• What is needed
Reproduce, word for word, the stretch of the build-stages text from "Does the flow" through "and understand it?".

TL;DR Climb four rungs: proof of concept, walking skeleton, prototype, demo-ready MVP. A strong Lego library lets you start higher.

1

Proof of Concept

1-2 hours

Can we technically do it?

One person, 1-2 hours. Test the hardest integration, the piece most likely to kill the idea. Throwaway code is fine. You're testing feasibility, not building product.

2

Walking Skeleton

2-4 hours

Can we connect all the pieces?

The tiniest end-to-end path through UI, logic, and data. Click a button, backend processes, result shows on screen. Not pretty, but connected.

3

Prototype

4-8 hours

Does the flow feel right?

Clickable and interactive, showing the user journey. Test it with a teammate: can they use it without explanation? If they're confused, fix the flow before adding features.

4

Demo-Ready MVP

By submission

Can a judge use it and understand it?

A polished happy path. The core flow is smooth, the main screens are clean, and the demo tells a story. Edge cases don't matter. The golden path does.

• Information
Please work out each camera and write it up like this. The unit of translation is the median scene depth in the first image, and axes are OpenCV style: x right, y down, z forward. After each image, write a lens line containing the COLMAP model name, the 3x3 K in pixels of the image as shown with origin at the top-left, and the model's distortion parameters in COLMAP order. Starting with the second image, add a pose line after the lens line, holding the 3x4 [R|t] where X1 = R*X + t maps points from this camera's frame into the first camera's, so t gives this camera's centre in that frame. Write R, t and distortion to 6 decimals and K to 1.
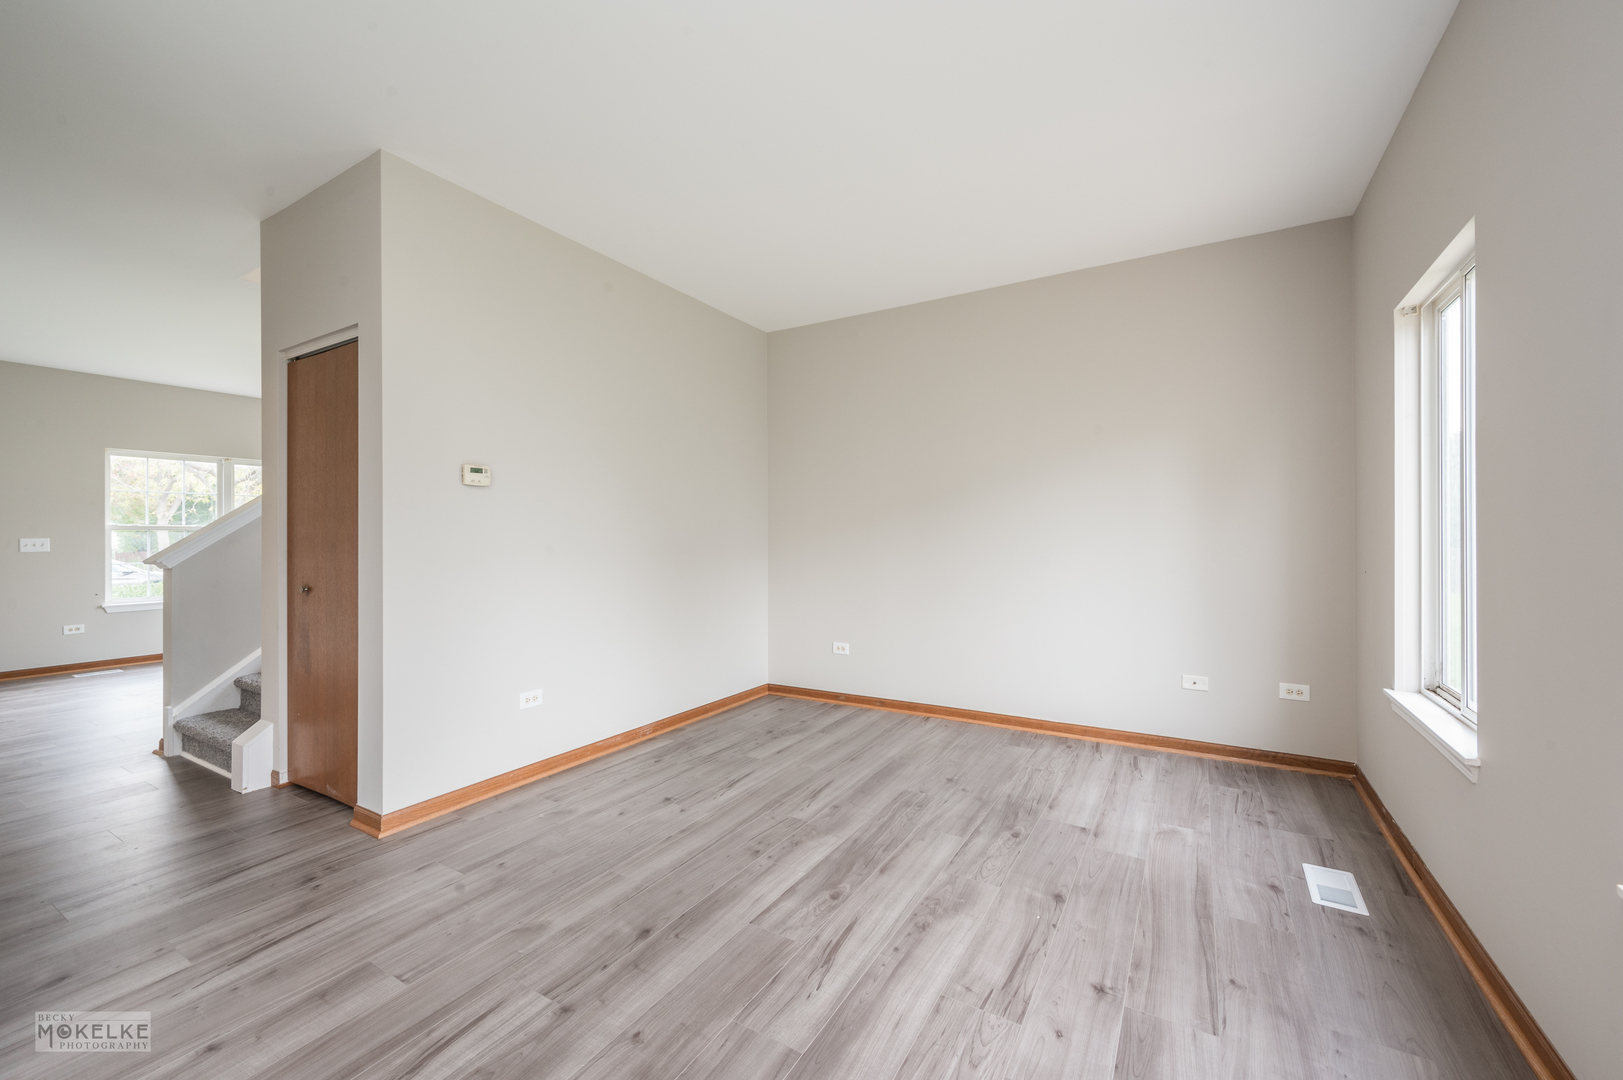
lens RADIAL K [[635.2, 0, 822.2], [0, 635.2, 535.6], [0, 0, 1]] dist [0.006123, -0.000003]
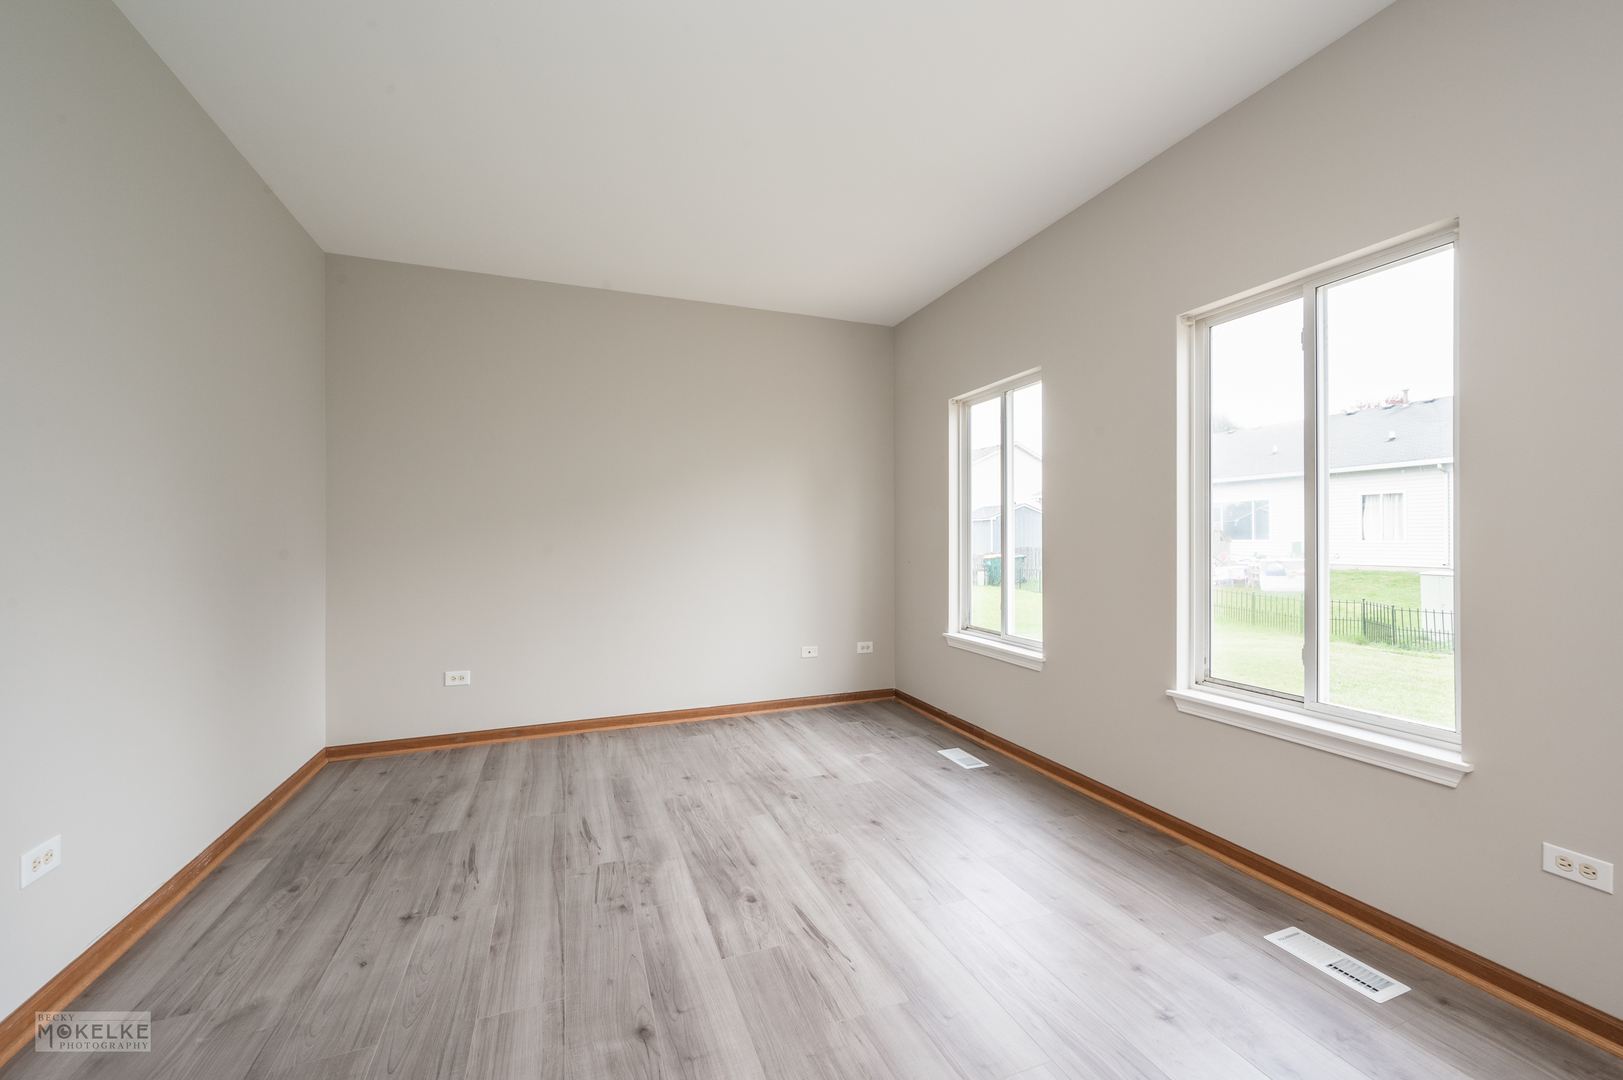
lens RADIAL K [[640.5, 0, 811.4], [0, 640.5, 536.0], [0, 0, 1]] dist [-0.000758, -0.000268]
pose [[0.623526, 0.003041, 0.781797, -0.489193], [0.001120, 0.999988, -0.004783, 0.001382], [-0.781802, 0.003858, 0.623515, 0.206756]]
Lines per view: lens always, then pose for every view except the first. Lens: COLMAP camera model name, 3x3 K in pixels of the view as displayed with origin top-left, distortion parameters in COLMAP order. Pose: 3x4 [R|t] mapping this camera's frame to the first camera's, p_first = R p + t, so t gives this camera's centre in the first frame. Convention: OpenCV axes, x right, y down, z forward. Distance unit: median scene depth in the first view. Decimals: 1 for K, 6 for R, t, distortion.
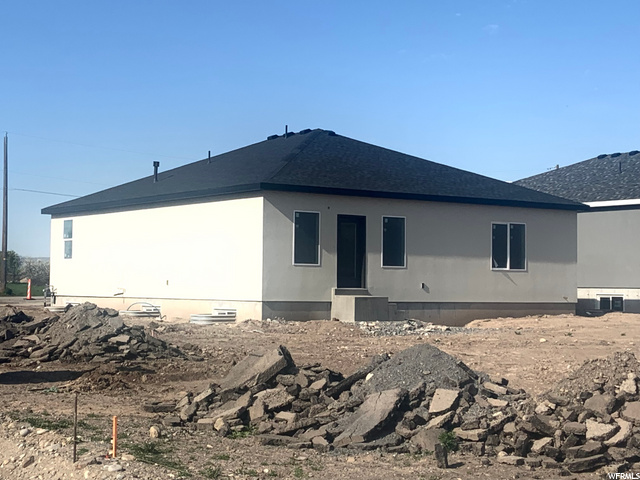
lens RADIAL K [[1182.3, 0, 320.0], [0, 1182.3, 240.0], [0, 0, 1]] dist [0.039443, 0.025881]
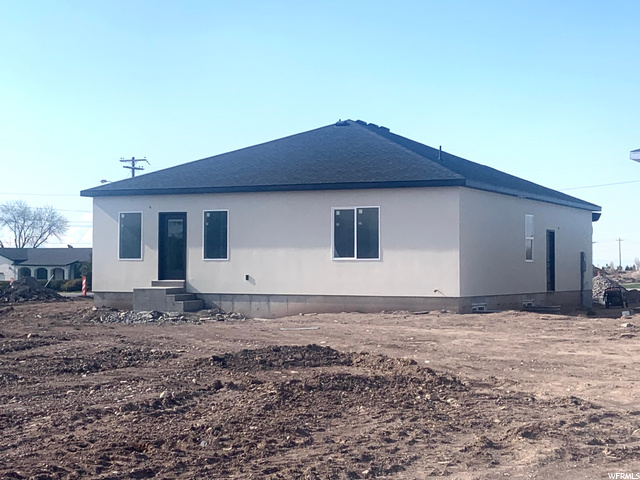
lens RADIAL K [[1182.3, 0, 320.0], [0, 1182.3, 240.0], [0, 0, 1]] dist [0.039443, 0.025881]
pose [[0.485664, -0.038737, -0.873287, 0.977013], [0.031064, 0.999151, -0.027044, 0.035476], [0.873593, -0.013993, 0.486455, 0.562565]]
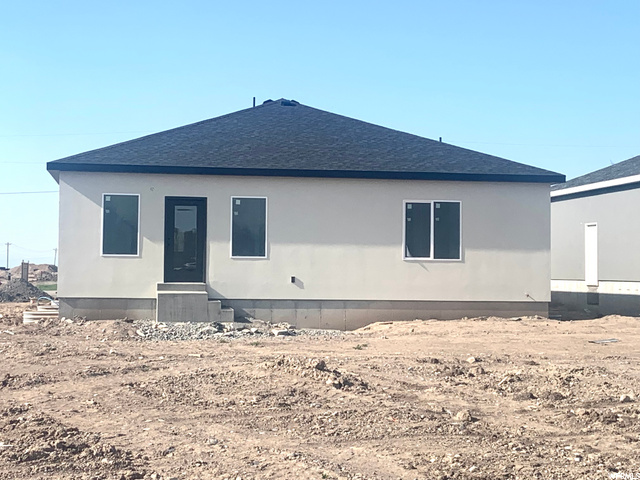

• Response below
Does the flow feel right?

Clickable and interactive, showing the user journey. Test it with a teammate: can they use it without explanation? If they're confused, fix the flow before adding features.

4

Demo-Ready MVP

By submission

Can a judge use it and understand it?